The parent of this family of ligands is the amino acid glycine, H₂NCH₂CO₂H, in which the amino group, NH₂,is separated from the carboxyl group, CO₂H by a single methylene group, CH₂. When the carboxyl group is deprotonated the glycinate ion can function as a bidentate ligand, binding the metal centre through the nitrogen and one of two carboxylate oxygen atoms, to form chelate complexes of metal ions.

Replacement of a hydrogen atom on the nitrogen of glycine by another acetate residue, –CH₂CO₂H gives iminodiacetic acid, IDA, which is a tridentate ligand. Further substitution gives nitrilotriacetic acid, NTA, which is a tetradentate ligand. These compounds can be described as aminopolycarboxylates. Related ligands can be derived from other amino acids other than glycine, notably aspartic acid.

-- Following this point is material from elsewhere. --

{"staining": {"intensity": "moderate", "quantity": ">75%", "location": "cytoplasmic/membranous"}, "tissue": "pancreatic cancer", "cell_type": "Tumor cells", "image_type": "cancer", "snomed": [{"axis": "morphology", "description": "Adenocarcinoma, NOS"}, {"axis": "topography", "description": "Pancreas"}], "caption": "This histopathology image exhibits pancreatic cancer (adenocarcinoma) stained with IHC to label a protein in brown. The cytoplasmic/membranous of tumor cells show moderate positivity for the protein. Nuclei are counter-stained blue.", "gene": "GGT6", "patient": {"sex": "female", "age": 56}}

Higher denticity is achieved by linking two or more glycinate or IDA units together. EDTA contains two IDA units with the nitrogen atoms linked by two methylene groups and is hexadentate. DTPA has two CH₂CH₂ bridges linking three nitrogen atoms and is octadentate. TTHA has ten potential donor atoms.

Applications

The chelating properties of aminopolycarboxylates can be engineered by varying the groups linking the nitrogen atoms so as to increase selectivity for a particular metal ion. The number of carbon atoms between the nitrogen and carboxyl group can also be varied and substituents can be placed on these carbon atoms. Altogether this allows for a vast range of possibilities. Fura-2 is noteworthy as it combines two functionalities: it has high selectivity for calcium over magnesium and it has a substituent which makes the complex fluorescent when it binds calcium. This reagent provides a means of determining the calcium content in intra-cellular fluid. Details concerning applications of the following examples can be found in the individual articles and/or reference. The aminopolycarboxylate nicotianamine is widespread in plants, where it is used to transport iron.